知っているようなものでも本当の核心はだれも触れることが出来ていないのかもしれない。
だから、新たな発見があろうとも不思議ではない。おれはそういうのはあまり興味もなかった…だが、それが実際直接的に自分の身に降り掛かったらどうしようか。
おれならこうなるだろう。
「これ、どうすりゃいいの?」
これが自称一般人の俺の反応だ。普通は戸惑うそれが普通だ。
まぁ簡単に状況を整理してしまえば一言だ。
念じたら目覚まし時計戻った。
さて、これでだいたいのことはわかった気がするぞ。
おれはノートを開いてペンを取り、わかったことを書き上げていく。
まず、この能力?を使う時は集中しなければいけないらしい。
そして、まだ試してはいないがおそらく脳内で変更するものに対するイメージをしなければならないことも確定であろう。

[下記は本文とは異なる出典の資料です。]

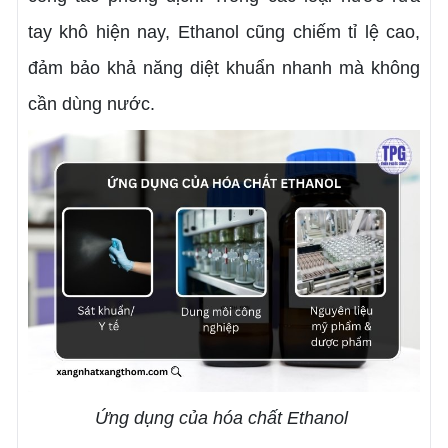
tay khô hiện nay, Ethanol cũng chiếm tỉ lệ cao,
đảm bảo khả năng diệt khuẩn nhanh mà không
cần dùng nước.
Ứng dụng của hóa chất Ethanol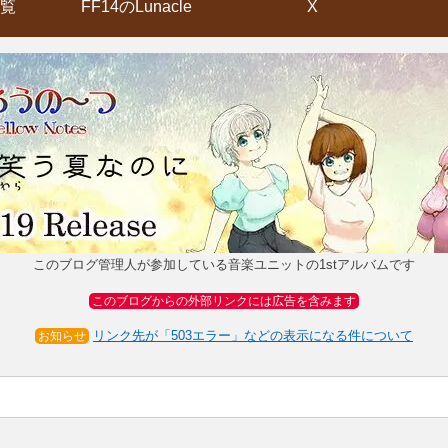
覧
FF14のLunacle
X
このブログ管理人が参加している音楽ユニットの1stアルバムです
このブログからの外部リンクには広告を含みます
リンク先が「503エラー」などの表示になる件について
お知らせ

ここまで書いた時にふいに目のピントが合わなくなり視界がぼやけた。
「うーん…」
だれもいない部屋で一人うなり続きを書く。
そして、これを使うと大きな疲労感に襲われるらしい。まだ一回しか使っていないから詳しいことは分からないが変更する対象のサイズや構造の複雑さ、変更する量など、いろいろな要因で決定すると思われる。
まだ、わからないことだらけだが、一つ確実なことがある。
この能力は危険だ。自己的にも周りにも。
確かにプラス面もあるかもしれない。
物体を自由に操作できるのだ。ある意味万能で最強かもしれない。
けれど、それと同時にマイナス面も多い。使用を繰り返しすぎた場合どうなるかもわからないし、誤って発動した時の被害もわかったもんじゃない。

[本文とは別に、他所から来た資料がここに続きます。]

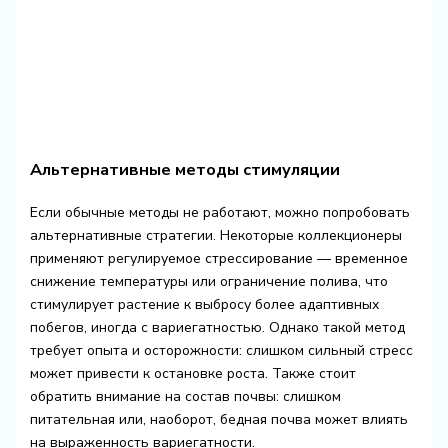
Альтернативные методы стимуляции
Если обычные методы не работают, можно попробовать
альтернативные стратегии. Некоторые коллекционеры
применяют регулируемое стрессирование — временное
снижение температуры или ограничение полива, что
стимулирует растение к выбросу более адаптивных
побегов, иногда с вариегатностью. Однако такой метод
требует опыта и осторожности: слишком сильный стресс
может привести к остановке роста. Также стоит
обратить внимание на состав почвы: слишком
питательная или, наоборот, бедная почва может влиять
на выраженность вариегатности.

…だが、便利なことも確かだ。これからはこれを使いこなせるようにしてなるべくマイナス面を削り、プラス面を見出していくとしよう。
とりあえずは体力の向上だな…どのジャンルの体力が必要になるかはわからないがおれはその手のものが不得手だ。いきなり憂鬱になるが能力のためなら、努力ができるってもんだ。
努力の見返りが大きく、それを日常感じやすいものなら人は頑張れると思う…まぁこれは自論だがな。
人は欲望の塊なんだっ!
おれは早速運動しやすい服に着替えて外へ出ることにした。
下へ降りると妹が学校の制服で出かけるところだった。
「いまから、部活か?」
「うん!いってくるね」
「おう!がんばってこい!無理するなよ?」
「はーい」
簡単な会話をおえ、外に出て、鍵をする。
妹はそのまま走っていくがちょっと走ってこちらに振り返り手を降ってきた。
こちらも笑顔で手を振り返す。
さて、どうしたもんかねぇ…とりあえずは近くの土手でランニングとかなのかな…めんどくせぇ…
まぁ、どーせ暇だったしやることなかったし、ぱぱっと走るかな。
そう意気込んでまずは近場の土手に向かい走り出した。